Both Michael Martin and Eamon Ryan served as cabinet ministers under Haughey’s protégé Bertie Aherne, and it is this association that Martin is trying so earnestly to expunge. Recent opinion polls suggest he needn’t bother. For most voters his party is a dead brand associated with a hopelessly backward political system they’d rather forget. Worse, his waning popularity within the party might suggest that his attempts to cleanse its image might actually be alienating what’s left of his base.

While the challenges of the pandemic are unprecedented, the faces of Martin, Varadkar and Ryan are all too familiar to Irish society. Their coalition already lacked a firm mandate in February, while fiascos like the renewed lockdown in the midlands will only weaken their popularity with an increasingly impatient population. As our economic problems become more pronounced, the emergent class and generational divide now evident in Ireland will surely deepen. It is on this fertile ground that parties like Sinn Fein, Labour and the Social Democrats will continue to grow.
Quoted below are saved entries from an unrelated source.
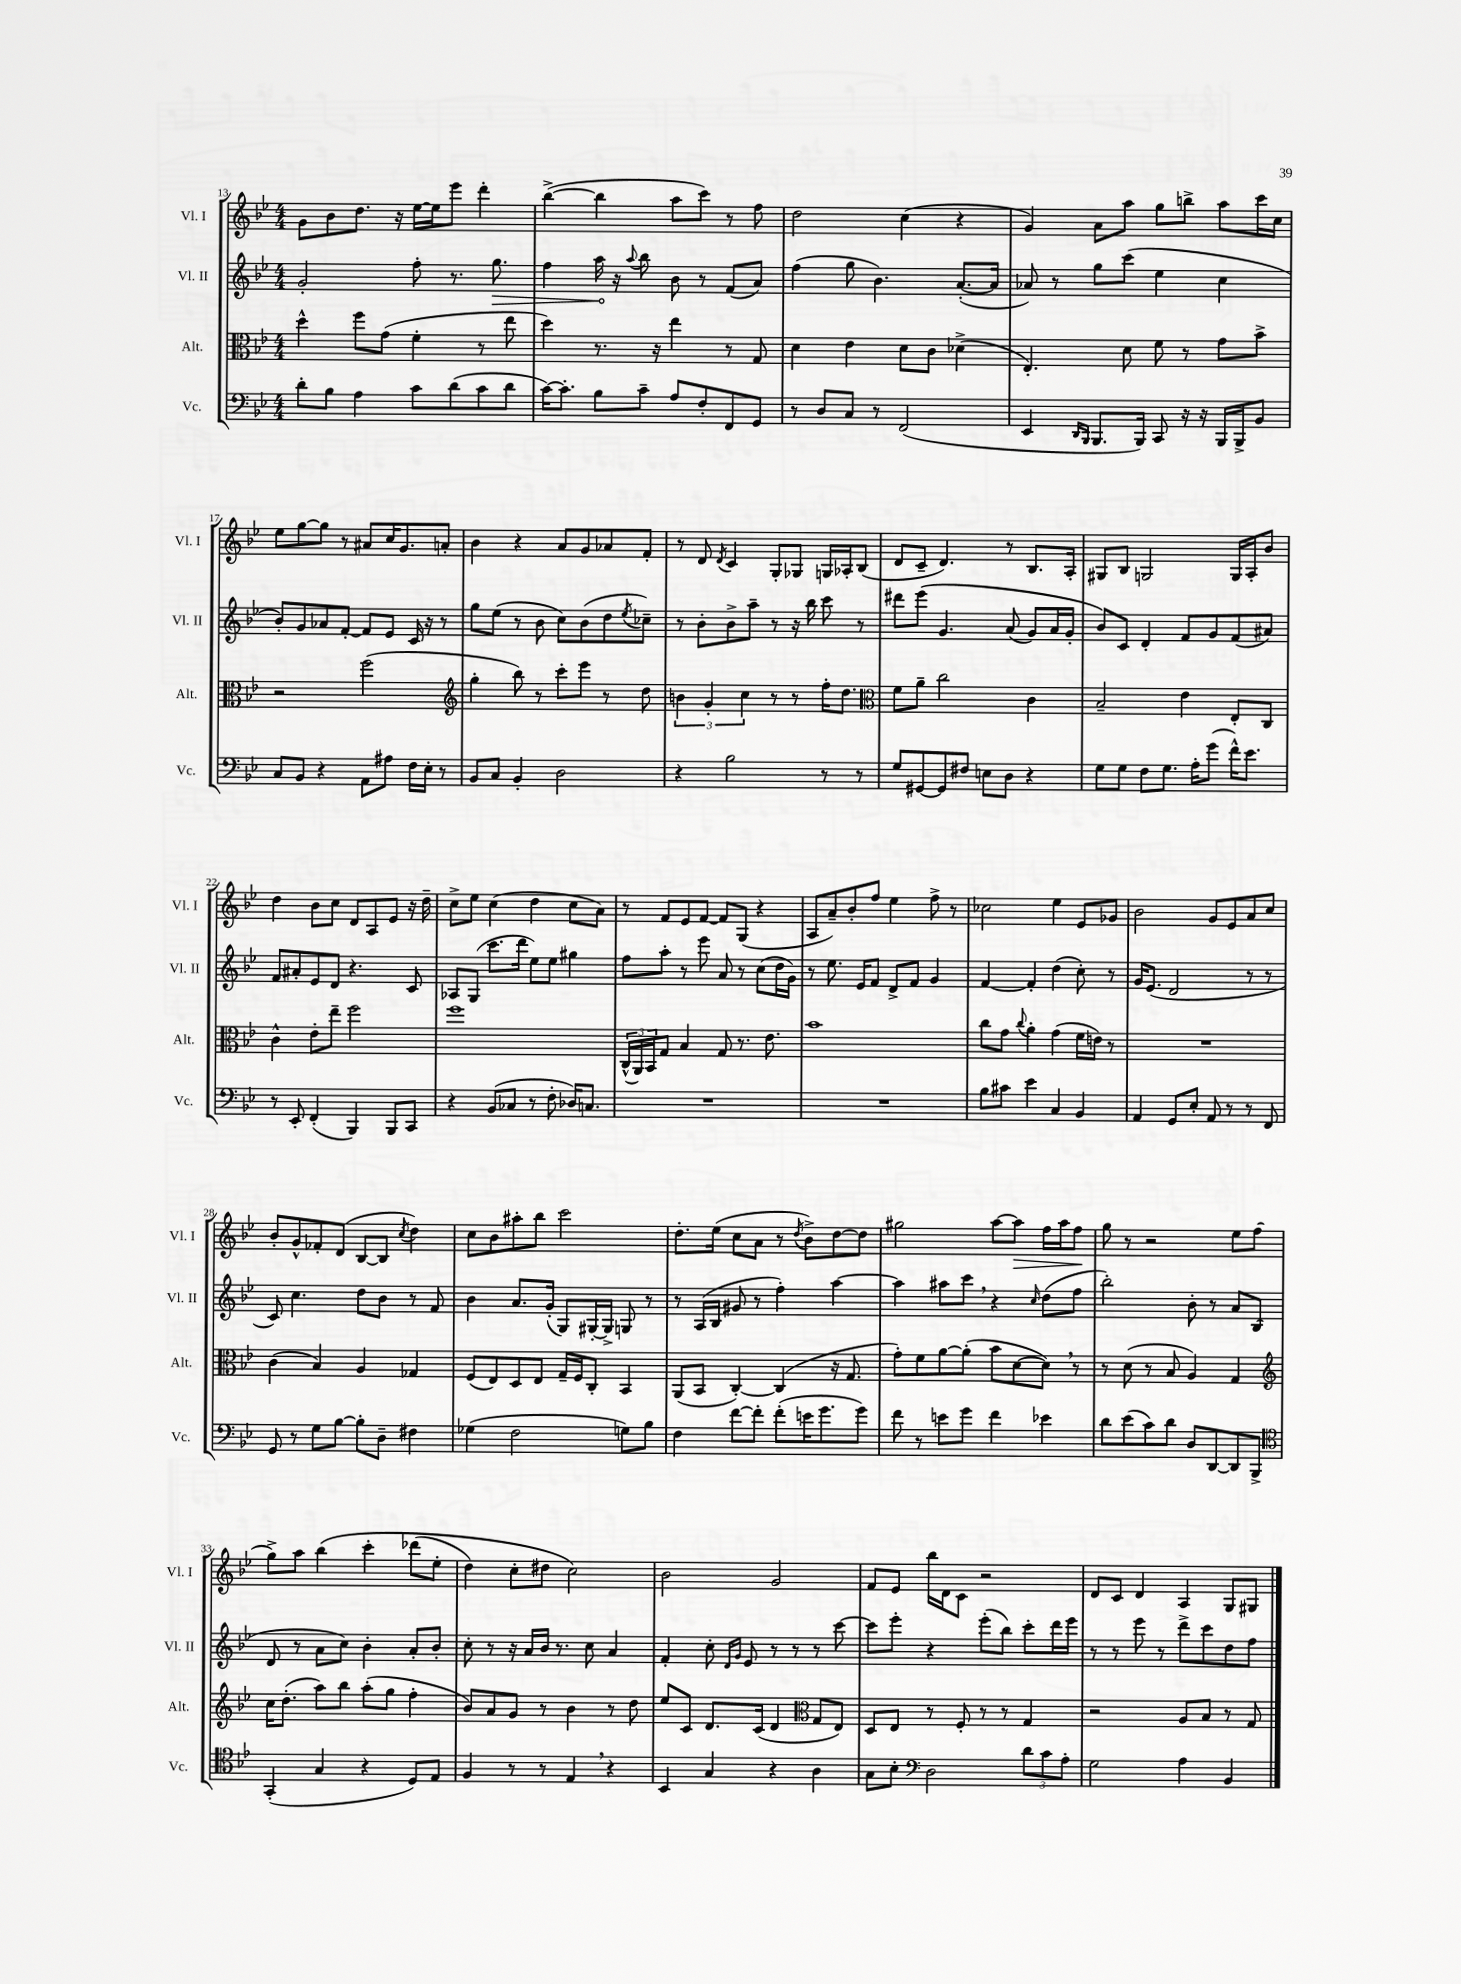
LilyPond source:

<<
\new StaffGroup <<
\new Staff = "s0" \with { instrumentName = "Vl. I" shortInstrumentName = "Vl. I" } {
    \clef treble \key bes \major \numericTimeSignature \time 4/4
    g'8 bes'8 d''8. r16 ees''16~ ees''16 ees'''8 d'''4-. |
    bes''4~->( bes''4 a''8 c'''8) r8 f''8 |
    d''2 c''4( r4 |
    g'4) a'8 a''8 g''8 b''8-> a''8 c'''16 c''16 |
    ees''8 g''8~ g''8 r8 ais'8 c''16 g'8. a'8-. |
    bes'4 r4 a'8 g'8 aes'8 f'8-. |
    r8 d'8 \acciaccatura { d'8 } c'4 g8-. ges8 g16 aes16-. bes8( |
    d'8 c'8-- d'4.) r8 bes8. a16-. |
    gis8 bes8 g2 g16 a16-. bes'8 |
    d''4 bes'8 c''8 d'8 a8 ees'8 r16 d''16-- |
    c''8-> ees''8 c''4( d''4 c''8 a'8) |
    r8 f'8 ees'8 f'8~ f'8 g8( r4 |
    a8 a'8--) bes'8-. f''8 ees''4 f''8-> r8 |
    ces''2 ees''4 ees'8 ges'8 |
    bes'2 g'8 ees'8 a'8 c''8 |
    bes'8-. g'8-^ fes'8-. d'8( bes8~ bes8 \acciaccatura { c''8 } d''4) |
    c''8 bes'8 ais''8-. bes''8 c'''2 |
    d''8.-. ees''16( c''8 a'8 r8 \acciaccatura { d''8 } bes'8->) d''8~ d''8 |
    gis''2 a''8~ a''8\> f''16 a''16 f''8\! |
    g''8 r8 r2 ees''8 f''8( |
    g''8->) a''8 bes''4\( c'''4-. des'''8( ees''8-. |
    d''4) c''8-. dis''8 c''2\) |
    bes'2 g'2 |
    f'8 ees'8 bes''16 d'16 c'8 r2 |
    d'8 c'8 d'4 a4 g8 gis8 \bar "|." |
}
\new Staff = "s1" \with { instrumentName = "Vl. II" shortInstrumentName = "Vl. II" } {
    \clef treble \key bes \major \numericTimeSignature \time 4/4
    g'2-. f''8-. r8. \once \override Hairpin.circled-tip = ##t g''8.\> |
    f''4 a''16\! r16 \appoggiatura { a''8 } bes''8 bes'8 r8 f'8( a'8) |
    f''4( g''8 bes'4.) a'8.~-.( a'16 |
    aes'8) r8 g''8 c'''8( ees''4 c''4 |
    bes'8-.) g'8 aes'8 f'8~-. f'8 ees'8 c'16 r16 r8 |
    g''8 ees''8( r8 bes'8 c''8) bes'8( d''8 \acciaccatura { ees''8 } ces''8--) |
    r8 bes'8-. bes'8-> a''8-- r8 r16 bes''16 c'''8 r8 |
    dis'''8 ees'''8\( g'4. a'8( g'8) a'16 g'16-. |
    bes'8\) c'8 d'4-. f'8 g'8 f'8( ais'8) |
    f'8 ais'8-. ees'8 d'8 r4. c'8 |
    aes8 g8( c'''8. d'''16 ees''8) ees''8 gis''4 |
    f''8 a''8-. r8 ees'''8 a'8 r8 c''8( d''16 g'16) |
    r8 ees''8. ees'16 f'8 d'8-> f'8 g'4 |
    f'4~ f'4-. d''4( c''8-.) r8 |
    g'16 ees'8.( d'2 r8 r8 |
    c'8) c''4. d''8 bes'8 r8 f'8 |
    bes'4 a'8. g'16-.( g8) gis16~-. gis16-> g8 r8 |
    r8 a16( bes16 gis'8 r8 f''4-.) a''4~ |
    a''4 ais''8 c'''8 \breathe r4 \grace { c''16 } d''8( f''8 |
    bes''2-.) bes'8-. r8 a'8 bes8( |
    d'8 r8 a'8 c''8) bes'4-. a'8-. bes'8-. |
    c''8-. r8 r16 a'16 bes'16 r8. c''8 a'4 |
    f'4-. c''8-. \grace { d'16 g'16 } ees'8 r8 r8 r8 c'''8~ |
    c'''8 ees'''8-. r4 ees'''8-.( bes''8) c'''8-. d'''16 ees'''16 |
    r8 r8 ees'''8 r8 d'''8-> c'''8 d''8 f''8 \bar "|." |
}
\new Staff = "s2" \with { instrumentName = "Alt." shortInstrumentName = "Alt." } {
    \clef alto \key bes \major \numericTimeSignature \time 4/4
    d''4-^ f''8 g'8( f'4-. r8 ees''8 |
    d''4) r8. r16 ees''4 r8 g8 |
    d'4 ees'4 d'8 c'8 des'4->( |
    ees4.-.) d'8 f'8 r8 g'8 bes'8-> |
    r2 f''2( |
    \clef treble g''4-. bes''8) r8 c'''8-. ees'''8 r8 d''8 |
    \tuplet 3/2 { b'4 g'4-. c''4 } r8 r8 f''16-. d''8. |
    \clef alto f'8 a'8-- c''2 c'4 |
    bes2-- ees'4 ees8-. c8 |
    c'4-^ ees'8-. ees''8-- f''2 |
    f''1 |
    \tuplet 3/2 { c16-^( a,16) bes,16 } g8 bes4 g8 r8. ees'8. |
    bes'1 |
    c''8 g'8 \appoggiatura { c''8 } a'4-. g'4( f'16 e'16) r8 |
    R1 |
    c'4( bes4) a4 ges4 |
    f8( ees8) d8 ees8 g16-- f16 c8-. bes,4 |
    a,8( bes,8 c4~-.) c4( r16 g8. |
    g'8-.) f'8 a'8~ a'8-.( bes'8 d'8~ d'8) \breathe r8 |
    r8 d'8( r8 bes8 a4) g4 |
    \clef treble c''16 d''8.-.( a''8) bes''8 a''8-.( g''8 f''4-. |
    bes'8) a'8 g'8 r8 bes'4 r8 d''8 |
    ees''8 c'8 d'8. c'16( d'4 \clef alto g8 ees8) |
    d8 ees8 r8 f8-. r8 r8 g4 |
    r2 a8 bes8 r8 g8 \bar "|." |
}
\new Staff = "s3" \with { instrumentName = "Vc." shortInstrumentName = "Vc." } {
    \clef bass \key bes \major \numericTimeSignature \time 4/4
    d'8-. bes8 a4 c'8 d'8( c'8 d'8 |
    c'16~) c'8.-. bes8 c'8-- a8 f8-. f,8 g,8 |
    r8 d8 c8 r8 f,2( |
    ees,4 \grace { d,16 bes,,16 } bes,,8. bes,,16) c,8 r16 r16 bes,,16 bes,,16-> bes,8 |
    c8 bes,8 r4 a,8 ais8 f16 ees16-. r8 |
    bes,8 c8 bes,4-. d2 |
    r4 bes2 r8 r8 |
    g8 gis,8~ gis,8 fis8 e8 d8 r4 |
    g8 g8 f8 g8. a16-. g'8( f'16-^) ees'8. |
    r8 ees,8-. f,4-.( bes,,4) bes,,8 c,8 |
    r4 bes,8( ces8 r8 f8-. des16) c8. |
    R1 |
    R1 |
    bes8 cis'8 ees'4 c4 bes,4 |
    a,4 g,8 ees8-. a,8 r8 r8 f,8 |
    g,8 r8 g8 bes8~ bes8-. d8-- fis4 |
    ges4( f2 g8) bes8 |
    f4 f'8~ f'8-. f'8-.( e'16 g'8. g'8) |
    f'8 r8 e'8 g'8 f'4 ees'4 |
    d'8 ees'8( c'8) d'8 d8 d,8~ d,8 bes,,8-> |
    \clef tenor g,4-.( g4 r4 d8) ees8 |
    f4 r8 r8 ees4 \breathe r4 |
    bes,4 g4 r4 a4 |
    g8 bes8-. \clef bass d2 \tuplet 3/2 { d'8 c'8 a8-. } |
    g2 a4 bes,4 \bar "|." |
}
>>
>>
\layout { \context { \Score currentBarNumber = #13 } }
The tough choices faced by the government would challenge any administration. But even greater than the health and fiscal challenges is the existential crisis Varadkar and Martin know they must now contend with. The longer they work together, the more it will become obvious that their party’s differences were based in feudal allegiances more so than policy. Their difficulty therefore is to convince a young, politically savvy electorate that their newfound alliance is anything other than a final, desperate attempt to avoid the break-up of a political monopoly. A century since the civil war, they will continue to tell us that their union is a selfless act to ensure stability, like dysfunctional parents getting back together for the good of children. Unfortunately for them, Ireland is growing up and wants nothing to do with their toxic relationship.